Aim of the exercise: Can you reproduce every line of the records below word for word?

Collection entries

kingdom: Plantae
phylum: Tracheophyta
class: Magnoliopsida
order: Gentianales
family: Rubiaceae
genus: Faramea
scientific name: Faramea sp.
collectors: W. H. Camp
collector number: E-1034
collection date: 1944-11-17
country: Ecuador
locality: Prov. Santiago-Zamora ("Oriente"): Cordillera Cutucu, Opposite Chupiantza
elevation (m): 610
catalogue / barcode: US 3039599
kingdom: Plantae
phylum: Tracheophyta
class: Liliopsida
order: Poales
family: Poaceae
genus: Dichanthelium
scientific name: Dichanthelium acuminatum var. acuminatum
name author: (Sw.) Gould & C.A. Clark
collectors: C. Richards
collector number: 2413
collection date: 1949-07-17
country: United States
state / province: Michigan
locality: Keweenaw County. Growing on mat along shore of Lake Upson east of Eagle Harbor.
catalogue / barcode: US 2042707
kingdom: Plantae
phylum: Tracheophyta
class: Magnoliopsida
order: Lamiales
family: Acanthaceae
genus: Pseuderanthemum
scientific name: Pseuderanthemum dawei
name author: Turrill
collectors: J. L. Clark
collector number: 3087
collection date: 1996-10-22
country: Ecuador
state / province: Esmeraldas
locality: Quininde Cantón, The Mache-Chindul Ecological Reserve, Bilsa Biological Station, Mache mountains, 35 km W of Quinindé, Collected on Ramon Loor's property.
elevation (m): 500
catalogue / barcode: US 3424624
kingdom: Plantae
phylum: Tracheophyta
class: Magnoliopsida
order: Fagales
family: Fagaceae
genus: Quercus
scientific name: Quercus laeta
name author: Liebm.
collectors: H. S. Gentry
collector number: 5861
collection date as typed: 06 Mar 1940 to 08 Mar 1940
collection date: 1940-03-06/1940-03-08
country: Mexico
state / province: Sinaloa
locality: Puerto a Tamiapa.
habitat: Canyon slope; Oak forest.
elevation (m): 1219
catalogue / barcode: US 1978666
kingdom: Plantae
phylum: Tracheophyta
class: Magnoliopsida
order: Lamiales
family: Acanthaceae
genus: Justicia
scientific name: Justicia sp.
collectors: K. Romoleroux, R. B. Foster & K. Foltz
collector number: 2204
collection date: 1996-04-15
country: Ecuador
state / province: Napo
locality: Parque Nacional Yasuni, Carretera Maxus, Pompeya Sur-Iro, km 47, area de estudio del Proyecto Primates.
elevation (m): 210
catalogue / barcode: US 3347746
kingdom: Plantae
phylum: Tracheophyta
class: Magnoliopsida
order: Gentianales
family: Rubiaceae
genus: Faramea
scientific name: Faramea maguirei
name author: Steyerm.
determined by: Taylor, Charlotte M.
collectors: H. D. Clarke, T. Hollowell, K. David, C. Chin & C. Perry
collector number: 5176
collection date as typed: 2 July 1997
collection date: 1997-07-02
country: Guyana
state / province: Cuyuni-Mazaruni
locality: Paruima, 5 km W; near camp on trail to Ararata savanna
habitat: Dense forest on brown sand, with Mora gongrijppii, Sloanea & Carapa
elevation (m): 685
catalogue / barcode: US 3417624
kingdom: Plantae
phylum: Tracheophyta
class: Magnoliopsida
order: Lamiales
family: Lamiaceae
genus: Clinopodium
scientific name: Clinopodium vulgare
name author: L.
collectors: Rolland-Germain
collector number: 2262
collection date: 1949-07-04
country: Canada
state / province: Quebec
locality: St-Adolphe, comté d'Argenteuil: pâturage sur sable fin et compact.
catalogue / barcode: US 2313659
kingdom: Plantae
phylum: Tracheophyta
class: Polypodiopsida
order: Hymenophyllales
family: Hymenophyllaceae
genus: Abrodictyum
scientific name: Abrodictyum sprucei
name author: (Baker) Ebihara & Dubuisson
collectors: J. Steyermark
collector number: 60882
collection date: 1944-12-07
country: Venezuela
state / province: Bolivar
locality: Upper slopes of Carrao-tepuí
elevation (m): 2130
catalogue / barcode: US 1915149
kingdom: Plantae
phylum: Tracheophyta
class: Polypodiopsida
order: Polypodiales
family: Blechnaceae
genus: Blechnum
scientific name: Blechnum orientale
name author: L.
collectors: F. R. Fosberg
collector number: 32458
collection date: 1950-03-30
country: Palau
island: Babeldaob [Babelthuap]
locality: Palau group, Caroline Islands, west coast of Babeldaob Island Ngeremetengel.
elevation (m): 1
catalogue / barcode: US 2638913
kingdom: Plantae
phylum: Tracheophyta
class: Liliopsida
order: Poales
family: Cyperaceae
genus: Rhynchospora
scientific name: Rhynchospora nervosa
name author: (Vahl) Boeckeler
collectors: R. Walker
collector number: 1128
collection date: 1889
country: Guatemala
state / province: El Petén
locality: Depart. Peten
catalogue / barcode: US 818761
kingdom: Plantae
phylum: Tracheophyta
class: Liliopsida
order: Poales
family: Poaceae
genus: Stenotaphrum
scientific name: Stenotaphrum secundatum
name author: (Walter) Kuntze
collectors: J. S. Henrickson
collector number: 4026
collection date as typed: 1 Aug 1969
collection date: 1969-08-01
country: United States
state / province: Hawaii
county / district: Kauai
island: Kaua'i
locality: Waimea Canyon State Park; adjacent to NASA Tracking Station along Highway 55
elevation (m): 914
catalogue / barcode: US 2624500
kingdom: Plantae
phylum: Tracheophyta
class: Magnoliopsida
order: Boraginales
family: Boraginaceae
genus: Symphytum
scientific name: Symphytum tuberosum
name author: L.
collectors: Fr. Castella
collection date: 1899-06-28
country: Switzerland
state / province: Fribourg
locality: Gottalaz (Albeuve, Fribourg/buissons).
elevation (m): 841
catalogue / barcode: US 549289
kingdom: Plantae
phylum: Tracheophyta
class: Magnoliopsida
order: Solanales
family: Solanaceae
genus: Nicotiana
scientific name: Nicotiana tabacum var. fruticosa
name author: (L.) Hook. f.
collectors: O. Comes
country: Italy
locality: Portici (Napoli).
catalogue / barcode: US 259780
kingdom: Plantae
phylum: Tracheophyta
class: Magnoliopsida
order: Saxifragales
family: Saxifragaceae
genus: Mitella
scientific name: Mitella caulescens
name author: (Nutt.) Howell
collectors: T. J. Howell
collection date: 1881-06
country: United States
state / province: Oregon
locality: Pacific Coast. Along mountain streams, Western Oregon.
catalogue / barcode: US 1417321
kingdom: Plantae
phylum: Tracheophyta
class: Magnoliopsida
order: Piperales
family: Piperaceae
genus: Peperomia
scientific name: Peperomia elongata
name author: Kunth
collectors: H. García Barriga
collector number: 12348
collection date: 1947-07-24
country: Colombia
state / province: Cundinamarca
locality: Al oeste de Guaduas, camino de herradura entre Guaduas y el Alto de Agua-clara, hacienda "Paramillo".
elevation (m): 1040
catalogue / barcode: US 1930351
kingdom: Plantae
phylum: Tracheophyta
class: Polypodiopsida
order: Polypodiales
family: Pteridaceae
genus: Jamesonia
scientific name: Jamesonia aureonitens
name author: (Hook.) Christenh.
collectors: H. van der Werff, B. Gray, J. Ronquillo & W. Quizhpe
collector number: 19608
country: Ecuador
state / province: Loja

Written answer:
kingdom: Plantae
phylum: Tracheophyta
class: Magnoliopsida
order: Gentianales
family: Rubiaceae
genus: Faramea
scientific name: Faramea sp.
collectors: W. H. Camp
collector number: E-1034
collection date: 1944-11-17
country: Ecuador
locality: Prov. Santiago-Zamora ("Oriente"): Cordillera Cutucu, Opposite Chupiantza
elevation (m): 610
catalogue / barcode: US 3039599
kingdom: Plantae
phylum: Tracheophyta
class: Liliopsida
order: Poales
family: Poaceae
genus: Dichanthelium
scientific name: Dichanthelium acuminatum var. acuminatum
name author: (Sw.) Gould & C.A. Clark
collectors: C. Richards
collector number: 2413
collection date: 1949-07-17
country: United States
state / province: Michigan
locality: Keweenaw County. Growing on mat along shore of Lake Upson east of Eagle Harbor.
catalogue / barcode: US 2042707
kingdom: Plantae
phylum: Tracheophyta
class: Magnoliopsida
order: Lamiales
family: Acanthaceae
genus: Pseuderanthemum
scientific name: Pseuderanthemum dawei
name author: Turrill
collectors: J. L. Clark
collector number: 3087
collection date: 1996-10-22
country: Ecuador
state / province: Esmeraldas
locality: Quininde Cantón, The Mache-Chindul Ecological Reserve, Bilsa Biological Station, Mache mountains, 35 km W of Quinindé, Collected on Ramon Loor's property.
elevation (m): 500
catalogue / barcode: US 3424624
kingdom: Plantae
phylum: Tracheophyta
class: Magnoliopsida
order: Fagales
family: Fagaceae
genus: Quercus
scientific name: Quercus laeta
name author: Liebm.
collectors: H. S. Gentry
collector number: 5861
collection date as typed: 06 Mar 1940 to 08 Mar 1940
collection date: 1940-03-06/1940-03-08
country: Mexico
state / province: Sinaloa
locality: Puerto a Tamiapa.
habitat: Canyon slope; Oak forest.
elevation (m): 1219
catalogue / barcode: US 1978666
kingdom: Plantae
phylum: Tracheophyta
class: Magnoliopsida
order: Lamiales
family: Acanthaceae
genus: Justicia
scientific name: Justicia sp.
collectors: K. Romoleroux, R. B. Foster & K. Foltz
collector number: 2204
collection date: 1996-04-15
country: Ecuador
state / province: Napo
locality: Parque Nacional Yasuni, Carretera Maxus, Pompeya Sur-Iro, km 47, area de estudio del Proyecto Primates.
elevation (m): 210
catalogue / barcode: US 3347746
kingdom: Plantae
phylum: Tracheophyta
class: Magnoliopsida
order: Gentianales
family: Rubiaceae
genus: Faramea
scientific name: Faramea maguirei
name author: Steyerm.
determined by: Taylor, Charlotte M.
collectors: H. D. Clarke, T. Hollowell, K. David, C. Chin & C. Perry
collector number: 5176
collection date as typed: 2 July 1997
collection date: 1997-07-02
country: Guyana
state / province: Cuyuni-Mazaruni
locality: Paruima, 5 km W; near camp on trail to Ararata savanna
habitat: Dense forest on brown sand, with Mora gongrijppii, Sloanea & Carapa
elevation (m): 685
catalogue / barcode: US 3417624
kingdom: Plantae
phylum: Tracheophyta
class: Magnoliopsida
order: Lamiales
family: Lamiaceae
genus: Clinopodium
scientific name: Clinopodium vulgare
name author: L.
collectors: Rolland-Germain
collector number: 2262
collection date: 1949-07-04
country: Canada
state / province: Quebec
locality: St-Adolphe, comté d'Argenteuil: pâturage sur sable fin et compact.
catalogue / barcode: US 2313659
kingdom: Plantae
phylum: Tracheophyta
class: Polypodiopsida
order: Hymenophyllales
family: Hymenophyllaceae
genus: Abrodictyum
scientific name: Abrodictyum sprucei
name author: (Baker) Ebihara & Dubuisson
collectors: J. Steyermark
collector number: 60882
collection date: 1944-12-07
country: Venezuela
state / province: Bolivar
locality: Upper slopes of Carrao-tepuí
elevation (m): 2130
catalogue / barcode: US 1915149
kingdom: Plantae
phylum: Tracheophyta
class: Polypodiopsida
order: Polypodiales
family: Blechnaceae
genus: Blechnum
scientific name: Blechnum orientale
name author: L.
collectors: F. R. Fosberg
collector number: 32458
collection date: 1950-03-30
country: Palau
island: Babeldaob [Babelthuap]
locality: Palau group, Caroline Islands, west coast of Babeldaob Island Ngeremetengel.
elevation (m): 1
catalogue / barcode: US 2638913
kingdom: Plantae
phylum: Tracheophyta
class: Liliopsida
order: Poales
family: Cyperaceae
genus: Rhynchospora
scientific name: Rhynchospora nervosa
name author: (Vahl) Boeckeler
collectors: R. Walker
collector number: 1128
collection date: 1889
country: Guatemala
state / province: El Petén
locality: Depart. Peten
catalogue / barcode: US 818761
kingdom: Plantae
phylum: Tracheophyta
class: Liliopsida
order: Poales
family: Poaceae
genus: Stenotaphrum
scientific name: Stenotaphrum secundatum
name author: (Walter) Kuntze
collectors: J. S. Henrickson
collector number: 4026
collection date as typed: 1 Aug 1969
collection date: 1969-08-01
country: United States
state / province: Hawaii
county / district: Kauai
island: Kaua'i
locality: Waimea Canyon State Park; adjacent to NASA Tracking Station along Highway 55
elevation (m): 914
catalogue / barcode: US 2624500
kingdom: Plantae
phylum: Tracheophyta
class: Magnoliopsida
order: Boraginales
family: Boraginaceae
genus: Symphytum
scientific name: Symphytum tuberosum
name author: L.
collectors: Fr. Castella
collection date: 1899-06-28
country: Switzerland
state / province: Fribourg
locality: Gottalaz (Albeuve, Fribourg/buissons).
elevation (m): 841
catalogue / barcode: US 549289
kingdom: Plantae
phylum: Tracheophyta
class: Magnoliopsida
order: Solanales
family: Solanaceae
genus: Nicotiana
scientific name: Nicotiana tabacum var. fruticosa
name author: (L.) Hook. f.
collectors: O. Comes
country: Italy
locality: Portici (Napoli).
catalogue / barcode: US 259780
kingdom: Plantae
phylum: Tracheophyta
class: Magnoliopsida
order: Saxifragales
family: Saxifragaceae
genus: Mitella
scientific name: Mitella caulescens
name author: (Nutt.) Howell
collectors: T. J. Howell
collection date: 1881-06
country: United States
state / province: Oregon
locality: Pacific Coast. Along mountain streams, Western Oregon.
catalogue / barcode: US 1417321
kingdom: Plantae
phylum: Tracheophyta
class: Magnoliopsida
order: Piperales
family: Piperaceae
genus: Peperomia
scientific name: Peperomia elongata
name author: Kunth
collectors: H. García Barriga
collector number: 12348
collection date: 1947-07-24
country: Colombia
state / province: Cundinamarca
locality: Al oeste de Guaduas, camino de herradura entre Guaduas y el Alto de Agua-clara, hacienda "Paramillo".
elevation (m): 1040
catalogue / barcode: US 1930351
kingdom: Plantae
phylum: Tracheophyta
class: Polypodiopsida
order: Polypodiales
family: Pteridaceae
genus: Jamesonia
scientific name: Jamesonia aureonitens
name author: (Hook.) Christenh.
collectors: H. van der Werff, B. Gray, J. Ronquillo & W. Quizhpe
collector number: 19608
country: Ecuador
state / province: Loja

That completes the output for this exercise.